-------- DATA SECTION --------

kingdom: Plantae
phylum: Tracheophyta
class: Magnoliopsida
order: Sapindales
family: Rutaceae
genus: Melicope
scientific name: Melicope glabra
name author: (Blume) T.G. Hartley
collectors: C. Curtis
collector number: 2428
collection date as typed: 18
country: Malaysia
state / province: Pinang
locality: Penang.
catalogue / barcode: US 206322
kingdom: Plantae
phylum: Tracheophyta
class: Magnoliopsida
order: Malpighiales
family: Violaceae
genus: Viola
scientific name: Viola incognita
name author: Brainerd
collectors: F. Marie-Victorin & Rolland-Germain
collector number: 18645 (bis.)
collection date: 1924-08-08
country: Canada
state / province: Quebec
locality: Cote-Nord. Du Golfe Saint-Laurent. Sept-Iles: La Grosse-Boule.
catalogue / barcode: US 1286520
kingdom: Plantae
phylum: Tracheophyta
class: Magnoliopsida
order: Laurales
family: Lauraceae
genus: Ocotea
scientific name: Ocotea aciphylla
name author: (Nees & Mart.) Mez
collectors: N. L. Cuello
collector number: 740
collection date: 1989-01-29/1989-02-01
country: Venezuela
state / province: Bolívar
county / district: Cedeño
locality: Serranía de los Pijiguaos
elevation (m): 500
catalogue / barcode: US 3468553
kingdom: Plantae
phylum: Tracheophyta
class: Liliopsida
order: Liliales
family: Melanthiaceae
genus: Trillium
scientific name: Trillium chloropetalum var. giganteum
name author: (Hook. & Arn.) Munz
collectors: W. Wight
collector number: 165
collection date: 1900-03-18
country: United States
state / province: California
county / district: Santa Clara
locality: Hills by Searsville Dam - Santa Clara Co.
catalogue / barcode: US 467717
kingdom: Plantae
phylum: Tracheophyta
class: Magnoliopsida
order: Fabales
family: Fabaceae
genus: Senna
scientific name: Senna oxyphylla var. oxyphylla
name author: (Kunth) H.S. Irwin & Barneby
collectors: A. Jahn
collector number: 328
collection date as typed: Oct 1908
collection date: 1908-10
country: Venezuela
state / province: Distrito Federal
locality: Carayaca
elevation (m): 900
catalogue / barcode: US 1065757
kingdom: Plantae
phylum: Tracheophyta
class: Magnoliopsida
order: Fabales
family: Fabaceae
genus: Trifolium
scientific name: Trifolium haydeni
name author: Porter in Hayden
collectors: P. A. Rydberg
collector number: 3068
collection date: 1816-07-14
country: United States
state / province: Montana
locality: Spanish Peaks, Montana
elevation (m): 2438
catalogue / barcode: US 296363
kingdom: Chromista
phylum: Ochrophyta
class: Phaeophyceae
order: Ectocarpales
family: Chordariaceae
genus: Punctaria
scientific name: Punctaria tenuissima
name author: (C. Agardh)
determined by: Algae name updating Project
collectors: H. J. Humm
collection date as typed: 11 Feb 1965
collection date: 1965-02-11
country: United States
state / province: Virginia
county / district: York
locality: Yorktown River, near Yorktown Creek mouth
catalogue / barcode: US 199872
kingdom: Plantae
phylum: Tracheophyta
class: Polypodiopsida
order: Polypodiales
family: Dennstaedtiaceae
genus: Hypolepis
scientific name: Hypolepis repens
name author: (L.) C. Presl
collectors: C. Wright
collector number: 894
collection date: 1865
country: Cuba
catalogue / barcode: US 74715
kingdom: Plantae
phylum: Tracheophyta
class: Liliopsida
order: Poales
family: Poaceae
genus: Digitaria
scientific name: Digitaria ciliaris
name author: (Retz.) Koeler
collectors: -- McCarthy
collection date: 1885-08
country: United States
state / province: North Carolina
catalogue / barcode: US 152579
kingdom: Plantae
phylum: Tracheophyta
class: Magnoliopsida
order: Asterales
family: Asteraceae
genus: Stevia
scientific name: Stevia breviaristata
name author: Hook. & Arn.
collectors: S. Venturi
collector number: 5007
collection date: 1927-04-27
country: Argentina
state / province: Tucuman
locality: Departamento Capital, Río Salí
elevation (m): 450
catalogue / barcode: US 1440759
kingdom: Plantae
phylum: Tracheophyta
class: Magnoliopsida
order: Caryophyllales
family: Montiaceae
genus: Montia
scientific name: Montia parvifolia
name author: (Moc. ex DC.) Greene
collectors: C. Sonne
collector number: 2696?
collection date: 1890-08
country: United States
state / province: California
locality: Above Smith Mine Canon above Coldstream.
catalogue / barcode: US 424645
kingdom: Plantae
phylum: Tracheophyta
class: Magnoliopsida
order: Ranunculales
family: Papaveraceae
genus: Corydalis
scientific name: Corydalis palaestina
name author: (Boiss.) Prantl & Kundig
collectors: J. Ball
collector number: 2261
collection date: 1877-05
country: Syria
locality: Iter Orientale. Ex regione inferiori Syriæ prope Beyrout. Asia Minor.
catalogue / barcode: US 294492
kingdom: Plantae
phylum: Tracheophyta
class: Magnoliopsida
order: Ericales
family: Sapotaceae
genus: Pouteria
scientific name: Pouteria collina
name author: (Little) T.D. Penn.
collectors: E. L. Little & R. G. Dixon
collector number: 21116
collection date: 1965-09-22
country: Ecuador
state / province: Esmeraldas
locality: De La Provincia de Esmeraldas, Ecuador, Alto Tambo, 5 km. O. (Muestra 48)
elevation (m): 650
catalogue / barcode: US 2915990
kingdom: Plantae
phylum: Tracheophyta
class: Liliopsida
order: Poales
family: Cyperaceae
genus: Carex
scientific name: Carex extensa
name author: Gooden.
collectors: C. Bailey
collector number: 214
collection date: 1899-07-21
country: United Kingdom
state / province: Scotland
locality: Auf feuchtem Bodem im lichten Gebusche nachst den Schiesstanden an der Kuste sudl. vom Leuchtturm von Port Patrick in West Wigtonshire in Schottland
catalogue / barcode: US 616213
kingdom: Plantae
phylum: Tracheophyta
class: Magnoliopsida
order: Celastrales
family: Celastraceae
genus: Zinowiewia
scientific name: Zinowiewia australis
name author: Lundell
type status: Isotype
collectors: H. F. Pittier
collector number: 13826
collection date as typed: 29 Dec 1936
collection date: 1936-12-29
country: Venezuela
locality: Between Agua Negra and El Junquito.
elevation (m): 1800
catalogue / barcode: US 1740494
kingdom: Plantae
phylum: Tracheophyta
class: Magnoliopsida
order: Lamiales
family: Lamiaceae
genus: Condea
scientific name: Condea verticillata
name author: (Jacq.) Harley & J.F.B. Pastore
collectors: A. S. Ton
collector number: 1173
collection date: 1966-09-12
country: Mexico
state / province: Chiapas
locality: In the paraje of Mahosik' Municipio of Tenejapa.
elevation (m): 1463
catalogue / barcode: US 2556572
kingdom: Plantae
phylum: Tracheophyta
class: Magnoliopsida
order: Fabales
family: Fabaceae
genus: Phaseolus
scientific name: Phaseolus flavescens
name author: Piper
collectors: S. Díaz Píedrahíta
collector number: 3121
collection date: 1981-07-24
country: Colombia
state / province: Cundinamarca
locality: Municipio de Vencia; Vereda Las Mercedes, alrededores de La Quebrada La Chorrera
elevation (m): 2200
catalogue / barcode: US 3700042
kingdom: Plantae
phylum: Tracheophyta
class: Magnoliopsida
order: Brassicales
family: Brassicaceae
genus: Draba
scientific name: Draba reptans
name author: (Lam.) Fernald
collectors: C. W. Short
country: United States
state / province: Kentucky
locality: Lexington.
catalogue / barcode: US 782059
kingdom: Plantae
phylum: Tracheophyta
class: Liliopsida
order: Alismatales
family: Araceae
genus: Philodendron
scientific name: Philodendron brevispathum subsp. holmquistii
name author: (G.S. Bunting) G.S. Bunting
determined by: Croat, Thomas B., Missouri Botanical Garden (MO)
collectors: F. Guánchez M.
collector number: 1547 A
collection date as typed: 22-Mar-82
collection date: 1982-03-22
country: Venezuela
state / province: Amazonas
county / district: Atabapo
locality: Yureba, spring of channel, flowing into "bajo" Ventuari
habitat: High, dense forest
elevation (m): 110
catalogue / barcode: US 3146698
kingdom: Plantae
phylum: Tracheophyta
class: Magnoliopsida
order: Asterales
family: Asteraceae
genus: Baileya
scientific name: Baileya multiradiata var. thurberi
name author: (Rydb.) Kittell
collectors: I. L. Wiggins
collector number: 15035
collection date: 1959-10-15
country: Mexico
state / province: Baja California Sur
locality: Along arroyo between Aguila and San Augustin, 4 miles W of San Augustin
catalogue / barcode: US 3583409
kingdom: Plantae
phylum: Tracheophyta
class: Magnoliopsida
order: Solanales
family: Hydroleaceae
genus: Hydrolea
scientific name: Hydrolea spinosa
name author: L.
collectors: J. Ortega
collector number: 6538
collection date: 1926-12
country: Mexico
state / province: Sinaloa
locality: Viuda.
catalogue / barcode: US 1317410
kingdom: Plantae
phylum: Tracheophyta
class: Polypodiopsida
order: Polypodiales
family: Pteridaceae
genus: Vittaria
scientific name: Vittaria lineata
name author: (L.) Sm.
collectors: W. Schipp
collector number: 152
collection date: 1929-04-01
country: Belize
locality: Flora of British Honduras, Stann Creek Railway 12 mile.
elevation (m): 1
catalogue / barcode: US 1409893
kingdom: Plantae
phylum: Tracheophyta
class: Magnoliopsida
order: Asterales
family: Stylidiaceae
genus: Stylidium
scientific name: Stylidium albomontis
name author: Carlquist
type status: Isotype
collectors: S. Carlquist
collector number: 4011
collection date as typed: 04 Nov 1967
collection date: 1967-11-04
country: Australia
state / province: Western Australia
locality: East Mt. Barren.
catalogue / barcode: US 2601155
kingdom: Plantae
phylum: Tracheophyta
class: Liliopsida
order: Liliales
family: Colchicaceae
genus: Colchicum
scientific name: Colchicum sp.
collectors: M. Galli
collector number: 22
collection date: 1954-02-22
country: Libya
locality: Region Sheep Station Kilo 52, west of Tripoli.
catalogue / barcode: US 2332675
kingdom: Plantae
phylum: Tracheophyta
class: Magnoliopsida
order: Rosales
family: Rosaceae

--------

◆ PROBLEM DESCRIPTION:
Can you convert the records above, from their first line through the line containing "elevation (m): 500", into a JSON list of strings, one string per line, leaving out any blank lines?

◆ REPLY TO THE EXERCISE:
[
  "kingdom: Plantae",
  "phylum: Tracheophyta",
  "class: Magnoliopsida",
  "order: Sapindales",
  "family: Rutaceae",
  "genus: Melicope",
  "scientific name: Melicope glabra",
  "name author: (Blume) T.G. Hartley",
  "collectors: C. Curtis",
  "collector number: 2428",
  "collection date as typed: 18",
  "country: Malaysia",
  "state / province: Pinang",
  "locality: Penang.",
  "catalogue / barcode: US 206322",
  "kingdom: Plantae",
  "phylum: Tracheophyta",
  "class: Magnoliopsida",
  "order: Malpighiales",
  "family: Violaceae",
  "genus: Viola",
  "scientific name: Viola incognita",
  "name author: Brainerd",
  "collectors: F. Marie-Victorin & Rolland-Germain",
  "collector number: 18645 (bis.)",
  "collection date: 1924-08-08",
  "country: Canada",
  "state / province: Quebec",
  "locality: Cote-Nord. Du Golfe Saint-Laurent. Sept-Iles: La Grosse-Boule.",
  "catalogue / barcode: US 1286520",
  "kingdom: Plantae",
  "phylum: Tracheophyta",
  "class: Magnoliopsida",
  "order: Laurales",
  "family: Lauraceae",
  "genus: Ocotea",
  "scientific name: Ocotea aciphylla",
  "name author: (Nees & Mart.) Mez",
  "collectors: N. L. Cuello",
  "collector number: 740",
  "collection date: 1989-01-29/1989-02-01",
  "country: Venezuela",
  "state / province: Bolívar",
  "county / district: Cedeño",
  "locality: Serranía de los Pijiguaos",
  "elevation (m): 500"
]